**WRITTEN TASK**
Arrange the lines as a Markdown table with the columns Row and Text, starting with the line that contains "Whimsical wood" and going on through the last line of the items. Number each row and leave out any blank lines.

*** MATERIAL PROVIDED ***

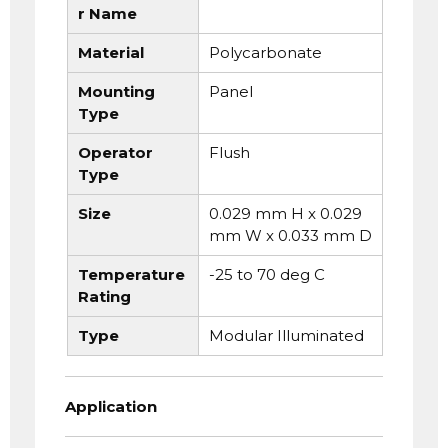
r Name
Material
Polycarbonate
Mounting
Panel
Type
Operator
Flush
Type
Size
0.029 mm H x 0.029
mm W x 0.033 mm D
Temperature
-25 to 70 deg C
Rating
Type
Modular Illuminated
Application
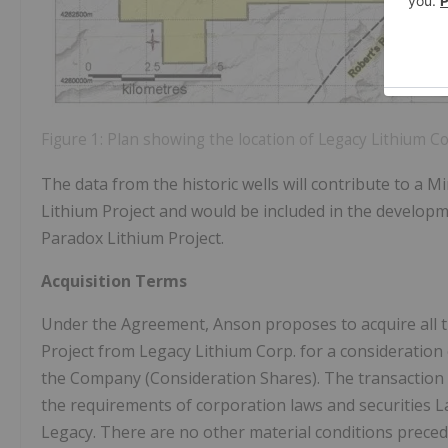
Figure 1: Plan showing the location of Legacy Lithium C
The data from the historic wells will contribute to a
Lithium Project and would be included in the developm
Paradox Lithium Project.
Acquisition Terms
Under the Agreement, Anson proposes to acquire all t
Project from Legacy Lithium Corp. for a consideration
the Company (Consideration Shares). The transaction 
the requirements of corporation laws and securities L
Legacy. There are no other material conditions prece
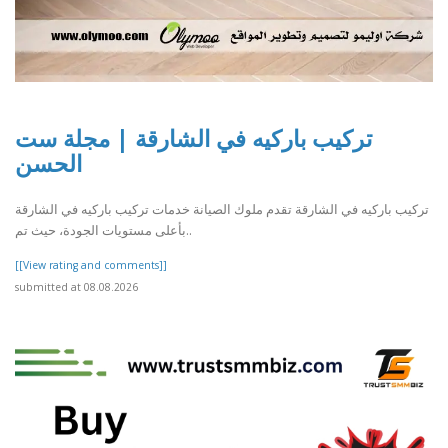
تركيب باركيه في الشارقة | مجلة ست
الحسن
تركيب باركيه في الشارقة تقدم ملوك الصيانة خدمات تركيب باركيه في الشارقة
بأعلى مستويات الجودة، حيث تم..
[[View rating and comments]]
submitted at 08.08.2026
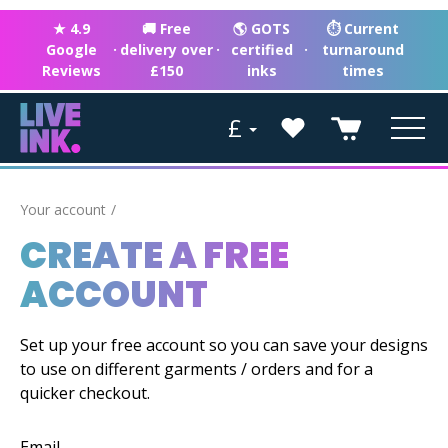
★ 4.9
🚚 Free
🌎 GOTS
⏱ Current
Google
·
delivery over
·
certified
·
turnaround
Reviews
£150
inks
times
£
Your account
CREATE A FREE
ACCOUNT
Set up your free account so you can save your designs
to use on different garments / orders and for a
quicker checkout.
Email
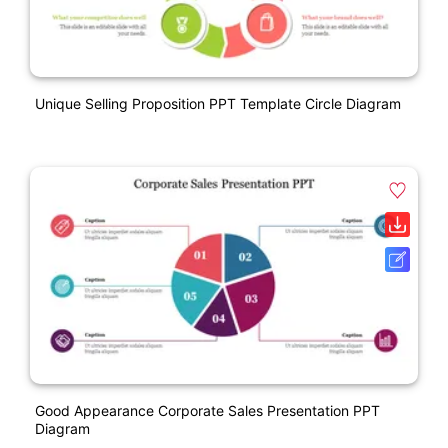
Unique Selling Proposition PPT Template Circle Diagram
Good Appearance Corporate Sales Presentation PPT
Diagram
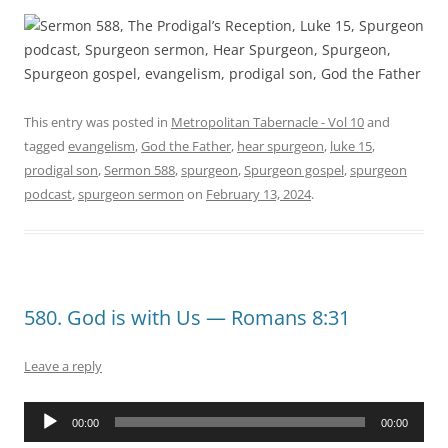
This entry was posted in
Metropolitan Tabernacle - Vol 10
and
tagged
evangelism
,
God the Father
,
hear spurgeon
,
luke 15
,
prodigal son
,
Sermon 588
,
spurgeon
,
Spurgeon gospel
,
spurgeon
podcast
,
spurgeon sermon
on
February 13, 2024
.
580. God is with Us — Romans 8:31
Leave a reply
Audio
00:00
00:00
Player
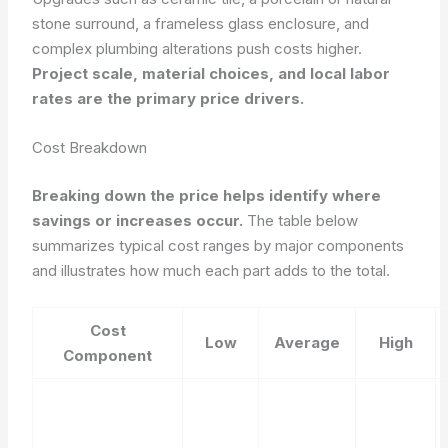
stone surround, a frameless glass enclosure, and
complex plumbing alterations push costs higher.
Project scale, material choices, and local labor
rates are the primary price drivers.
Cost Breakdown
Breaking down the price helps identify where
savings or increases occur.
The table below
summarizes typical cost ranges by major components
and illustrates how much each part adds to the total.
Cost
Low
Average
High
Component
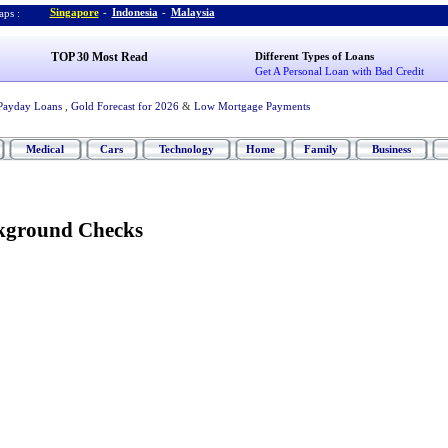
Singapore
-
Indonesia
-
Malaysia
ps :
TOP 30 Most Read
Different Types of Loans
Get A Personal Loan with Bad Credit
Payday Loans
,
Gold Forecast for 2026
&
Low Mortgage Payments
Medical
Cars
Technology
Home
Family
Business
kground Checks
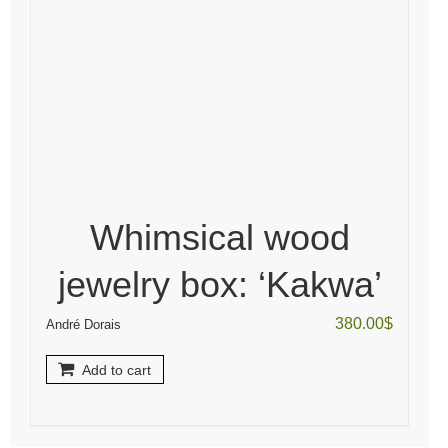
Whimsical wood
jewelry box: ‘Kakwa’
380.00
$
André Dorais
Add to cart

***

**ANSWER FOR THE TASK**
| Row | Text |
|---|---|
| 1 | Whimsical wood |
| 2 | jewelry box: ‘Kakwa’ |
| 3 | 380.00 |
| 4 | $ |
| 5 | André Dorais |
| 6 | Add to cart |